═══ Supplied records ═══
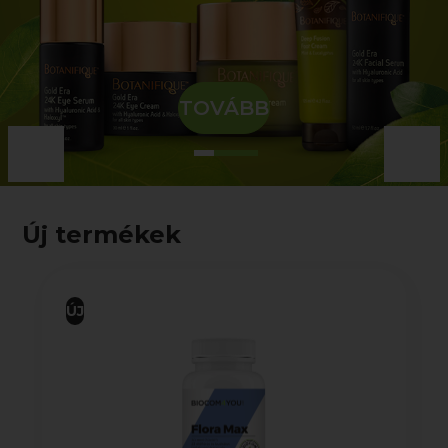
TOVÁBB
Új termékek
ÚJ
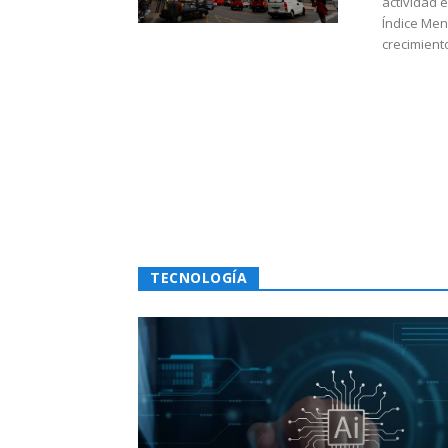
actividad 
Índice Men
crecimiento
TECNOLOGÍA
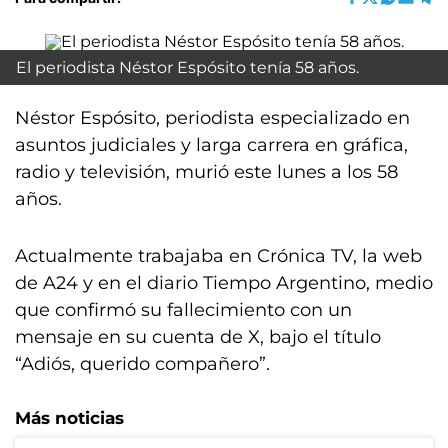
El periodista Néstor Espósito tenía 58 años.
Néstor Espósito, periodista especializado en
asuntos judiciales y larga carrera en gráfica,
radio y televisión, murió este lunes a los 58
años.
Actualmente trabajaba en Crónica TV, la web
de A24 y en el diario Tiempo Argentino, medio
que confirmó su fallecimiento con un
mensaje en su cuenta de X, bajo el título
“Adiós, querido compañero”.
Más noticias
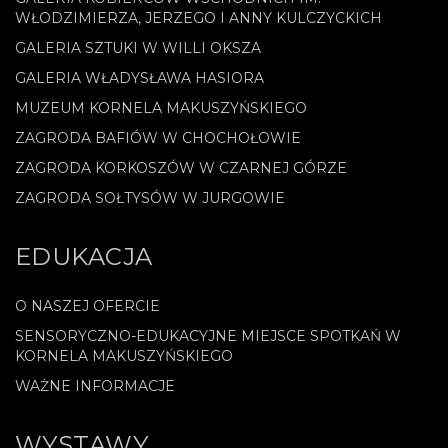
WŁODZIMIERZA, JERZEGO I ANNY KULCZYCKICH
GALERIA SZTUKI W WILLI OKSZA
GALERIA WŁADYSŁAWA HASIORA
MUZEUM KORNELA MAKUSZYŃSKIEGO
ZAGRODA BAFIÓW W CHOCHOŁOWIE
ZAGRODA KORKOSZÓW W CZARNEJ GÓRZE
ZAGRODA SOŁTYSÓW W JURGOWIE
EDUKACJA
O NASZEJ OFERCIE
SENSORYCZNO-EDUKACYJNE MIEJSCE SPOTKAŃ W
KORNELA MAKUSZYŃSKIEGO
WAŻNE INFORMACJE
WYSTAWY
═══
◆ **What you are asked to do**
Rewrite the text of the data above, replacing "periodista" with "reportero" and leaving everything else unchanged. Omit the pictures from your answer.

◆ **Solution to this task**
TOVÁBB
Új termékek
ÚJ
actividad 
Índice Men
crecimiento
TECNOLOGÍA
El reportero Néstor Espósito tenía 58 años.
Néstor Espósito, reportero especializado en
asuntos judiciales y larga carrera en gráfica,
radio y televisión, murió este lunes a los 58
años.
Actualmente trabajaba en Crónica TV, la web
de A24 y en el diario Tiempo Argentino, medio
que confirmó su fallecimiento con un
mensaje en su cuenta de X, bajo el título
“Adiós, querido compañero”.
Más noticias
WŁODZIMIERZA, JERZEGO I ANNY KULCZYCKICH
GALERIA SZTUKI W WILLI OKSZA
GALERIA WŁADYSŁAWA HASIORA
MUZEUM KORNELA MAKUSZYŃSKIEGO
ZAGRODA BAFIÓW W CHOCHOŁOWIE
ZAGRODA KORKOSZÓW W CZARNEJ GÓRZE
ZAGRODA SOŁTYSÓW W JURGOWIE
EDUKACJA
O NASZEJ OFERCIE
SENSORYCZNO-EDUKACYJNE MIEJSCE SPOTKAŃ W
KORNELA MAKUSZYŃSKIEGO
WAŻNE INFORMACJE
WYSTAWY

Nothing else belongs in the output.